Depois de nos organizar da melhor forma possível no espaço limitado do campo de treinamento, Thranduil começou, enfim, a comandar os testes. Primeiro, nós tivemos que demonstrar habilidades de luta desarmada. O príncipe gritava, comandando-nos lá da frente, dizendo os nomes dos golpes que devíamos demonstrar. Enquanto isso, os amiguinhos dele, os membros da liga, andavam no meio de nós, fazendo a vistoria. Eu não tive grandes dificuldades nessa primeira parte, mas eu os vi gritando (e sendo realmente malvados, se você me perguntar) com outras pessoas à minha volta. Saihel começou a chorar depois de levar uma bronca por errar o mesmo golpe três vezes.

O meu nervosismo, na verdade, o nervosismo geral crescia com o passar do tempo, conforme o número de advertências ia aumentando. O próximo exercício, com o arco-e-flecha, foi um alívio para a maioria, mas um suplício para alguns. Nós, elfos da floresta, somos famosos por nossa arquearia. Cometer um erro nessa parte era uma falha muito grave. Thranduil teve sorte de ser quem é e poder escapar daquilo. Eu, por minha vez, cheguei a receber um elogio de um dos membros da guarda durante a demonstração de tiro individual.

Então Thranduil ordenou que todos guardassem os arcos, e eu comecei a suar frio. Tinha chegado o momento da demonstração com facas.

– Certo. Muito bem, já estamos quase acabando... – num movimento rápido, ele sacou duas facas de algum lugar em suas vestes. – Agora, saquem suas facas.
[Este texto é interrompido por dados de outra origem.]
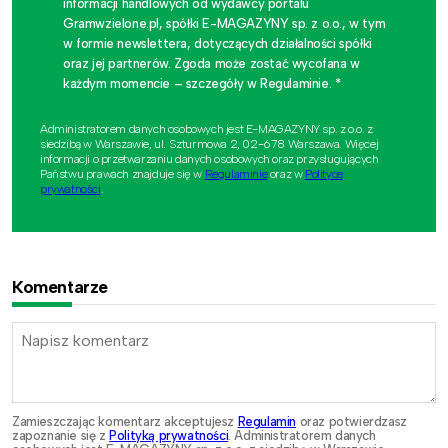
informacji handlowych od wydawcy portalu
Gramwzielone.pl, spółki E-MAGAZYNY sp. z o.o., w tym
w formie newslettera, dotyczących działalności spółki
oraz jej partnerów. Zgoda może zostać wycofana w
każdym momencie – szczegóły w Regulaminie. *
Administratorem danych osobowych jest E-MAGAZYNY sp. z o.o. z
siedzibą w Warszawie, ul. Szturmowa 2, 02-678 Warszawa. Więcej
informacji o przetwarzaniu danych osobowych oraz przysługujących
Państwu prawach znajduje się w
Regulaminie
oraz w
Polityce
prywatności
.
Komentarze
Zamieszczając komentarz akceptujesz
Regulamin
oraz potwierdzasz
zapoznanie się z
Polityką prywatności
. Administratorem danych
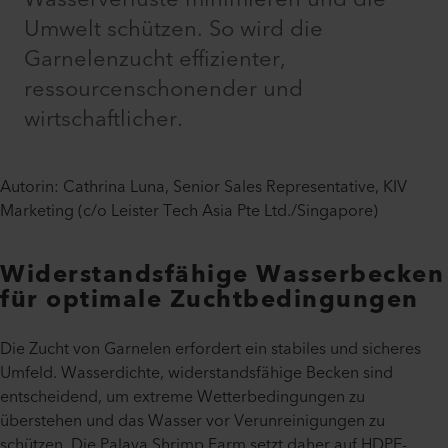
Umwelt schützen. So wird die
Garnelenzucht effizienter,
ressourcenschonender und
wirtschaftlicher.
Autorin: Cathrina Luna, Senior Sales Representative, KIV
Marketing (c/o Leister Tech Asia Pte Ltd./Singapore)
Widerstandsfähige Wasserbecken
für optimale Zuchtbedingungen
Die Zucht von Garnelen erfordert ein stabiles und sicheres
Umfeld. Wasserdichte, widerstandsfähige Becken sind
entscheidend, um extreme Wetterbedingungen zu
überstehen und das Wasser vor Verunreinigungen zu
schützen. Die Palaya Shrimp Farm setzt daher auf HDPE-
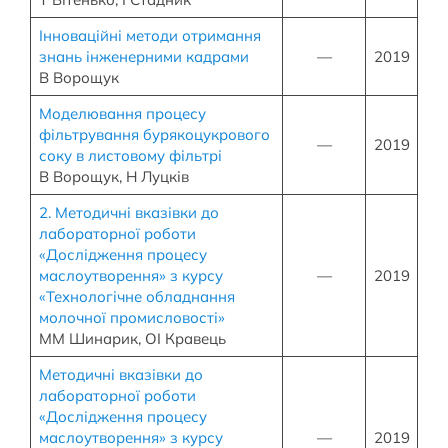
Інноваційні методи отримання
знань інженерними кадрами
—
2019
В Ворощук
Моделювання процесу
фільтрування бурякоцукрового
—
2019
соку в листовому фільтрі
В Ворощук, Н Луцків
2. Методичні вказівки до
лабораторної роботи
«Дослідження процесу
маслоутворення» з курсу
—
2019
«Технологічне обладнання
молочної промисловості»
ММ Шинарик, ОІ Кравець
Методичні вказівки до
лабораторної роботи
«Дослідження процесу
маслоутворення» з курсу
—
2019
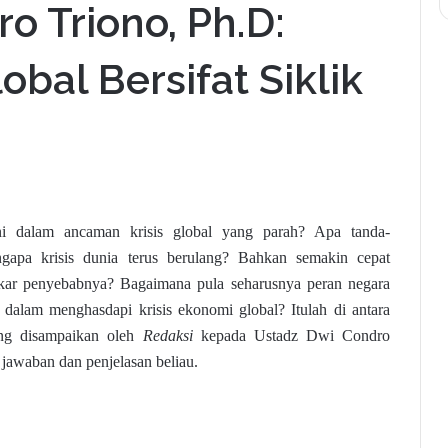
o Triono, Ph.D:
obal Bersifat Siklik
ni dalam ancaman krisis global yang parah? Apa tanda-
ngapa krisis dunia terus berulang? Bahkan semakin cepat
ar penyebabnya? Bagaimana pula seharusnya peran negara
dalam menghasdapi krisis ekonomi global? Itulah di antara
ang disampaikan oleh
Redaksi
kepada Ustadz Dwi Condro
 jawaban dan penjelasan beliau.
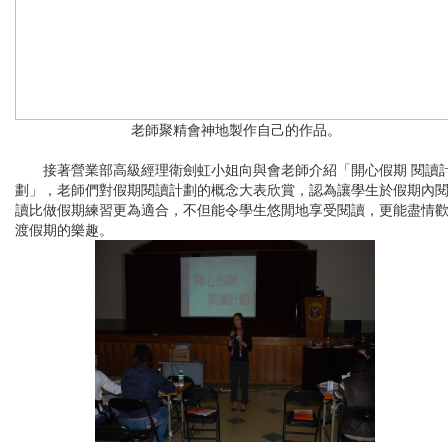
老師聚精會神地製作自己的作品。
接著營業部高級經理衛劍虹小姐向與會老師介紹「開心假期 閱讀
劃」，老師們對假期閱讀計劃的概念大表欣賞，認為讓學生於假期內
讀比做假期練習更為適合，不但能令學生悠閒地享受閱讀，更能盡情
渡假期的樂趣。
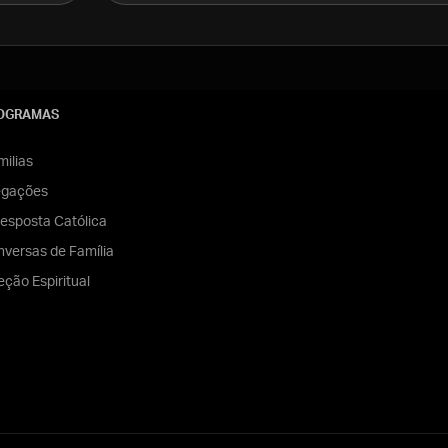
OGRAMAS
ilias
egações
esposta Católica
versas de Família
eção Espiritual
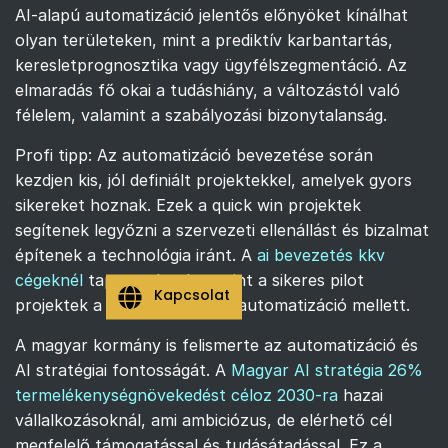
AI-alapú automatizáció jelentős előnyöket kínálhat
olyan területeken, mint a prediktív karbantartás,
keresletprognosztika vagy ügyfélszegmentáció. Az
elmaradás fő okai a tudáshiány, a változástól való
félelem, valamint a szabályozási bizonytalanság.
Profi tipp: Az automatizáció bevezetése során
kezdjen kis, jól definiált projektekkel, amelyek gyors
sikereket hoznak. Ezek a quick win projektek
segítenek legyőzni a szervezeti ellenállást és bizalmat
építenek a technológia iránt. A
ai bevezetés kkv
cégeknél
tapasztalatok szerint a sikeres pilot
Kapcsolat
projektek a legjobb érvek az automatizáció mellett.
A magyar kormány is felismerte az automatizáció és
AI stratégiai fontosságát. A
Magyar AI stratégia 26%
termelékenységnövekedést céloz 2030-ra
hazai
vállalkozásoknál, ami ambiciózus, de elérhető cél
megfelelő támogatással és tudásátadással. Ez a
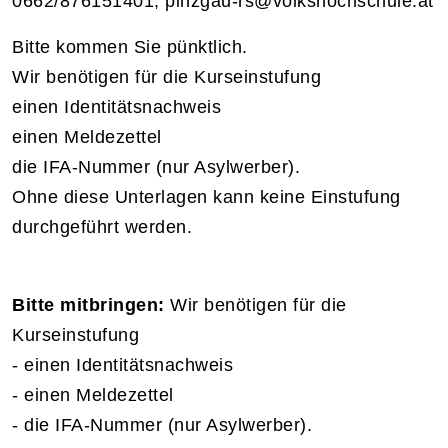
0662/876151401; pinzgau-rs@volkshochschule.at
Bitte kommen Sie pünktlich.
Wir benötigen für die Kurseinstufung
einen Identitätsnachweis
einen Meldezettel
die IFA-Nummer (nur Asylwerber).
Ohne diese Unterlagen kann keine Einstufung
durchgeführt werden.
Bitte mitbringen:
Wir benötigen für die
Kurseinstufung
- einen Identitätsnachweis
- einen Meldezettel
- die IFA-Nummer (nur Asylwerber).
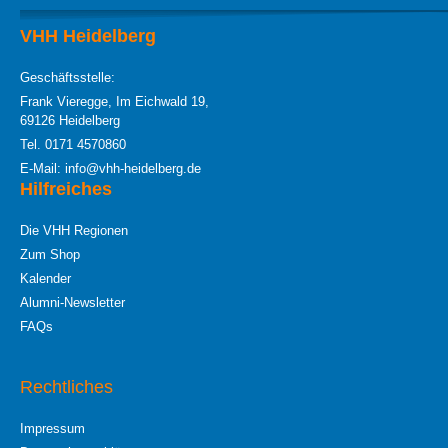
VHH Heidelberg
Geschäftsstelle:
Frank Vieregge, Im Eichwald 19,
69126 Heidelberg
Tel. 0171 4570860
E-Mail: info@vhh-heidelberg.de
Hilfreiches
Die VHH Regionen
Zum Shop
Kalender
Alumni-Newsletter
FAQs
Rechtliches
Impressum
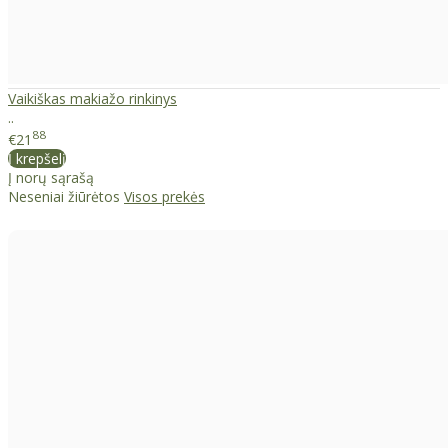
Vaikiškas makiažo rinkinys
..
88
€21
Į krepšelį
Į norų sąrašą
Neseniai žiūrėtos
Visos prekės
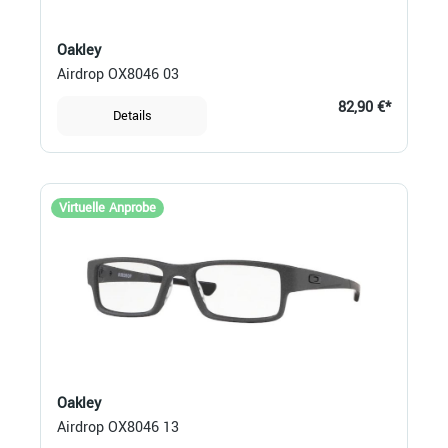
Oakley
Airdrop OX8046 03
82,90 €*
Details
Virtuelle Anprobe
Oakley
Airdrop OX8046 13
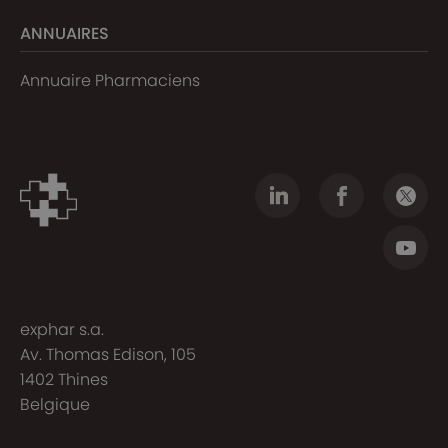
ANNUAIRES
Annuaire Pharmaciens
exphar s.a.
Av. Thomas Edison, 105
1402 Thines
Belgique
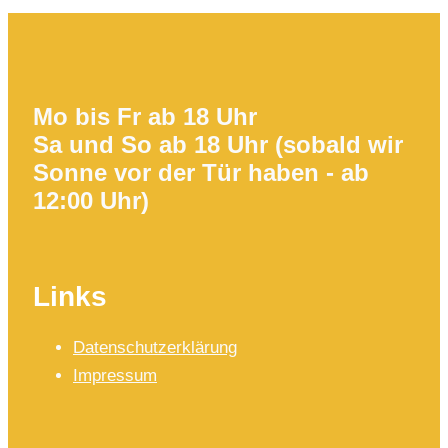
Mo bis Fr ab 18 Uhr
Sa und So ab 18 Uhr (sobald wir
Sonne vor der Tür haben - ab
12:00 Uhr)
Links
Datenschutzerklärung
Impressum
Duas, uma em cada mão.

Ninguém pareceu notar, como eu, que ele tinha pegado armas pela primeira vez até então. Ele nem chegou a tocar no arco que carregava. Hesitantemente, eu peguei minhas duas facas longas.

– Agora, por favor, demonstrem aquele primeiro golpe simples, cruzando as duas facas na frente do corpo... Aquele, o primeiro que os professores ensinam na iniciação, lembram? – ele mesmo executou o tal golpe no ar.

Novamente, ninguém pareceu achar estranho que ele estivesse se preocupando em explicar tanto o que queria que fizéssemos, sendo aquele um golpe tão primário. Mas conforme ele passou a demonstrar e explicar detalhadamente todos os exercícios, coisa que ele não tinha feito durante a luta ou a arquearia, eu comecei a ouvir algumas pessoas questionando o que estava acontecendo. No entanto, eu sabia. Thranduil não olhou na minha direção nem uma única vez, mas eu sabia que ele estava fazendo aquilo para mim. Especialmente porque aqueles eram exatamente os mesmos movimentos que nós havíamos praticado no dia anterior.

É claro, mesmo com aquela ajudinha extra, eu ainda estava completamente perdida e tinha a certeza de que estava fazendo tudo terrivelmente errado. Mas eu dei uma sorte enorme, porque os membros da liga não passaram perto de mim durante todo o exercício, como que por milagre.

Obviamente, porém, nenhuma sorte dura para sempre.

Quando Thranduil disse que bastava de facas, eu já comecei a me animar, achando que talvez pudesse, afinal, passar ilesa por aquilo tudo. Que ingenuidade a minha... Tudo que podia dar errado aconteceu durante o exercício seguinte. O que me metia mais medo. O teste com espadas.

O príncipe continuou demonstrando todos os golpes lá na frente, arrancando sussurros impressionados da multidão e elogios dos membros da guarda. Ninguém podia negar o quanto ele era impressionante com aquela lâmina, mesmo que os movimentos executados fossem extremamente simples (escolhidos, eu sabia, especialmente para mim). Eu o imitava da melhor forma que podia e estava indo tudo bem. Até que um dos membros da liga colocou os olhos em mim.